• _DOCUMENT EXCERPT_
******************************

So as you guys know, I started grad school in January and am pursuing my masters in Clinical Mental Health Counseling. I made the decision to make this complete change in career while blogging in October! It is hard to believe that everything has happened so quickly!
When I made the decision, I knew it would be difficult. I haven’t been in school in over ten years. I have pretty bad social anxiety -so working in groups and presenting things to the class is going to be tough. Part of the school work is essentially intense therapy, and we all know I have my share of issues! but I wanted to do SOMETHING that mattered. I didn’t want to be a cog in the wheel anymore. I didn’t want to work in a field that is oversaturated and no longer creative and fun. I didn’t want to pretend for one more minute that I give a damn about forecasts, budgets, business suits, and sales meetings.
I want to do something meaningful, compassionate, creative, and purposeful. I told myself that I would simply work hard, do my best, and not let myself worry about the grades, the assignments, the approval of other students. Ha! I think we all knew that I’d be a stressful mess in no time lol! Well, I just got past my first round of exams and papers. I’m a walking ball of knots and stress! I had wine cravings and when I didn’t give in to those – my mind thought it would try for another old escapism go-to -gaming cravings. I did not cave to those either.
The thing is guys, I am programmed to give a fuck about all the stuff. I have spent my entire life believing I have to get the grade, the promotion, the 5 star writeup, and on and on. My anxiety is driven by my constant search for external validation…and here I am…enrolled in 2 years of constant external measures of success lol. Now, I can’t avoid it. I MUST find a way to be successful while somehow not caring SO MUCH about success. It is a great lesson to learn – one that I’m sure I’ll be helping many people through in the future.
Isn’t it funny how we can help others through something and be completely blind to our own selves needing to do the same thing? If I were supporting a friend right now, I would tell her to ramp up her self care. I would tell her that she needs to slow down and remember to also ENJOY the program. I would tell her she is smart and capable, and she always succeeds at everything she tries – so give herself a break! When she pushed back, I’d ask her to list a few times she was doing something REALLY important and thought she’d fail…and have her see how it worked out just fine then too. I’d even ask her to describe what would happen…on the totally unlikely chance that she didn’t make it through the program…and she’d see that everything would still be fine. Then I’d remind her that the reason she is anxious and stressed is because she wants to do well…and that’s totally normal too!
Well, it sounds like I have a pretty good idea what I need to do, huh?

******************************

• _WHAT THE EXERCISE ASKS_
List each thing that the grad school post says the writer no longer wants to pretend to care about.

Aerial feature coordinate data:

******************************

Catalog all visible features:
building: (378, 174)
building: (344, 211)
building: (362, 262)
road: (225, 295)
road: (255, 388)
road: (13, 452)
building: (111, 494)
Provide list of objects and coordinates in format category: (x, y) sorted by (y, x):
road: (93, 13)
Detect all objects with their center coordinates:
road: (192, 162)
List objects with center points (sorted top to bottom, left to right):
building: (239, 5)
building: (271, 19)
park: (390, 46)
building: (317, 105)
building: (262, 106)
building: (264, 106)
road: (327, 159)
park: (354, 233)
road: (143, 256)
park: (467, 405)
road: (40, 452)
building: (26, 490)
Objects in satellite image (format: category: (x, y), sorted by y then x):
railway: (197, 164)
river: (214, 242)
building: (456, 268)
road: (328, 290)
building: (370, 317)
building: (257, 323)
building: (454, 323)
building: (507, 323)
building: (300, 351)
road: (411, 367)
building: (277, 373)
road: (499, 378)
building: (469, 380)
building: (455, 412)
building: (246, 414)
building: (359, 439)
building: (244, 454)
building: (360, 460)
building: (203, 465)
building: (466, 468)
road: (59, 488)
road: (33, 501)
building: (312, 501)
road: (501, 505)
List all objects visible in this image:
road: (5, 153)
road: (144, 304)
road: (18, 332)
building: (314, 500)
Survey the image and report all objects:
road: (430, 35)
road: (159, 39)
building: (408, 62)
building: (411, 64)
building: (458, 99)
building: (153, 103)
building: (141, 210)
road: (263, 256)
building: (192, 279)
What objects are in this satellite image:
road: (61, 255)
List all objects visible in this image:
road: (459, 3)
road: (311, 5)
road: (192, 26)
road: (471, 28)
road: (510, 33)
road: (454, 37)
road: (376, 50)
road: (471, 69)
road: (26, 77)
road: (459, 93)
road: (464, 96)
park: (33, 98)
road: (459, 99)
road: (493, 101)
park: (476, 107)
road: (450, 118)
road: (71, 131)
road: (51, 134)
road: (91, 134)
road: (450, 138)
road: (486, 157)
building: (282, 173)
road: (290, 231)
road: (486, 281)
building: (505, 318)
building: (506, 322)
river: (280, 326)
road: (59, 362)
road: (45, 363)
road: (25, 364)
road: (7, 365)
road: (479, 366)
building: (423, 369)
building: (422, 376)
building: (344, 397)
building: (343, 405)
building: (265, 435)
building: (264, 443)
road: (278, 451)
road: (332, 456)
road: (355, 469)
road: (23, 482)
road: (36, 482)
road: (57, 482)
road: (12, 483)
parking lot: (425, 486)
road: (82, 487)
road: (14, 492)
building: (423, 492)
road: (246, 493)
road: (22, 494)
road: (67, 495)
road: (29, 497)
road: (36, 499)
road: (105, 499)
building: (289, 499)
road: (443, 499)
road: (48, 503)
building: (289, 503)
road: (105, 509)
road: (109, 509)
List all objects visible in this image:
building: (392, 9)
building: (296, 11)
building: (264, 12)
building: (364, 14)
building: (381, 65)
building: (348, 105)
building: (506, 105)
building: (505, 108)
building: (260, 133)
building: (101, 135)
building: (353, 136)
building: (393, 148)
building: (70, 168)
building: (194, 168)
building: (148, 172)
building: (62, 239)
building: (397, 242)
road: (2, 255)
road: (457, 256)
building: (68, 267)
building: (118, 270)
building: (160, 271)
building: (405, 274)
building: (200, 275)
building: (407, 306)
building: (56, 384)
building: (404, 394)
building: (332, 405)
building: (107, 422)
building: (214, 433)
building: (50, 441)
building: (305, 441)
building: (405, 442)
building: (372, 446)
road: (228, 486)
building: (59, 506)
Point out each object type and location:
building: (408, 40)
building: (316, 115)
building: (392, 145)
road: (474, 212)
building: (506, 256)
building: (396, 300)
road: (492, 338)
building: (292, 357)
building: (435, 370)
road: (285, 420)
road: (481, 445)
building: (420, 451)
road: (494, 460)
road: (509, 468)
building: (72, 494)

******************************

• _TASK OUTPUT_
Forecasts, budgets, business suits, and sales meetings.